═════ Records provided

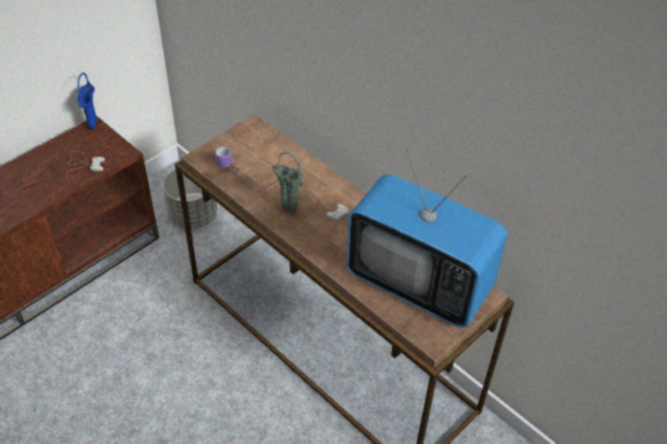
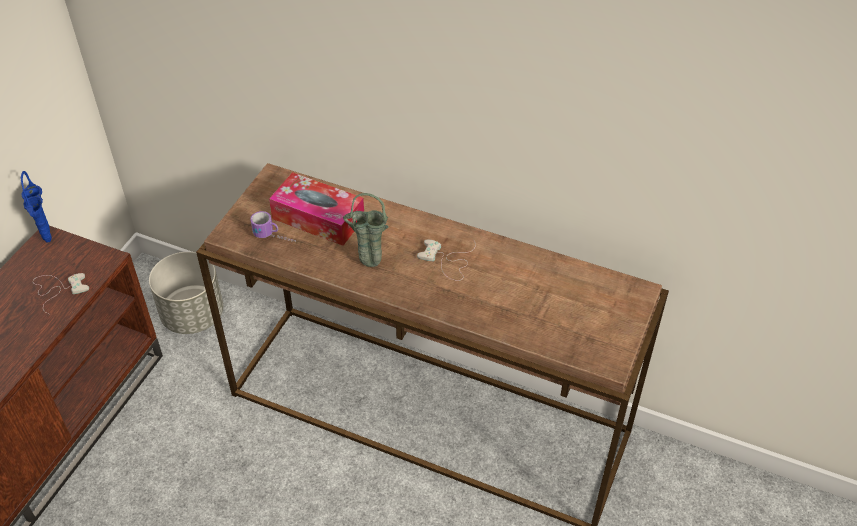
camera: 20 degrees left, 0 degrees up
(269, 164) = (318, 218): none -> tissue box
(418, 283) = (561, 303): television -> none

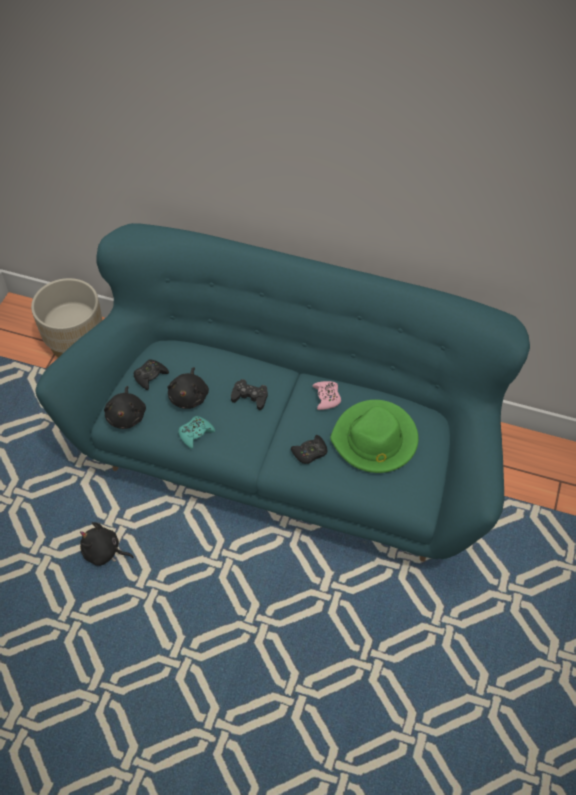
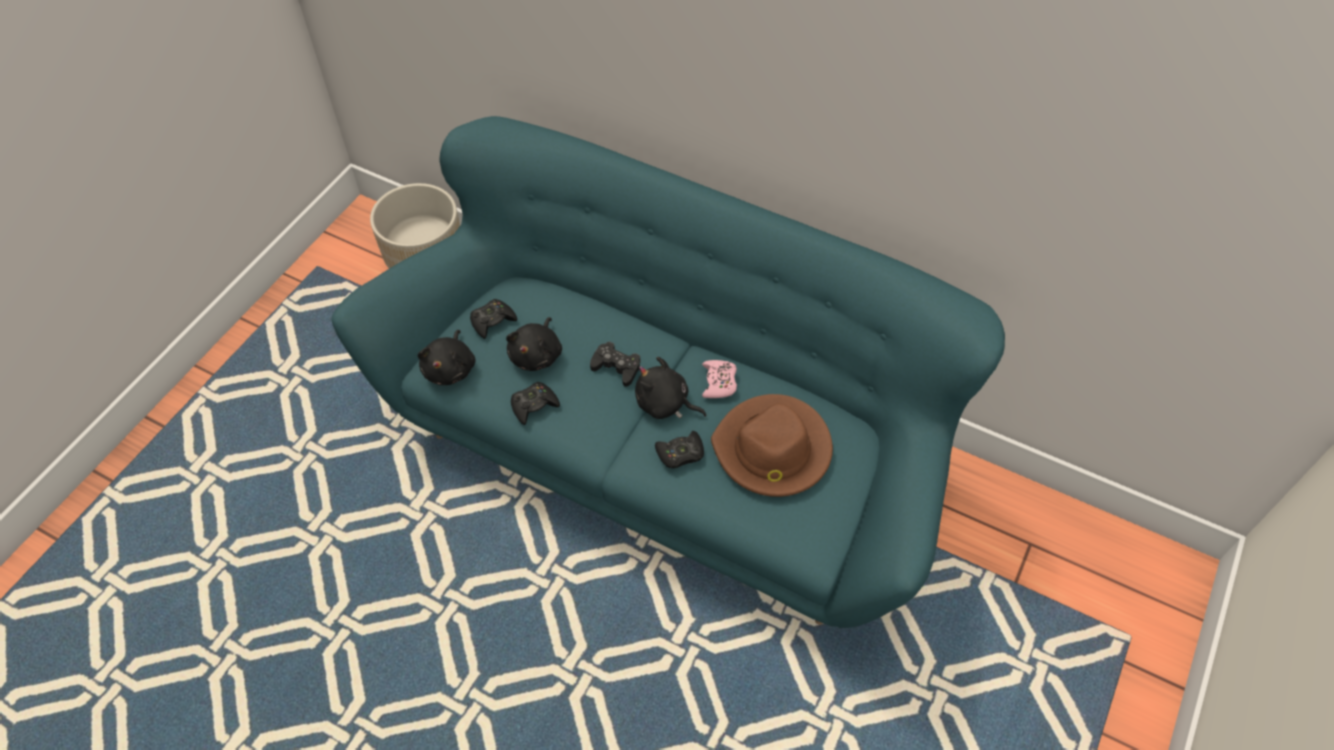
camera: 10 degrees right, 0 degrees up
(104, 552) = (401, 543): black plush toy -> black plush toy (665, 404)
(195, 434) = (534, 405): turquoise game controller -> black game controller
(375, 440) = (772, 450): green hat -> brown hat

══════════

◆ Work instructions: Text only, no pictures: copy every entry exactly.

◆ Written reply:
camera: 20 degrees left, 0 degrees up
(269, 164) = (318, 218): none -> tissue box
(418, 283) = (561, 303): television -> none

camera: 10 degrees right, 0 degrees up
(104, 552) = (401, 543): black plush toy -> black plush toy (665, 404)
(195, 434) = (534, 405): turquoise game controller -> black game controller
(375, 440) = (772, 450): green hat -> brown hat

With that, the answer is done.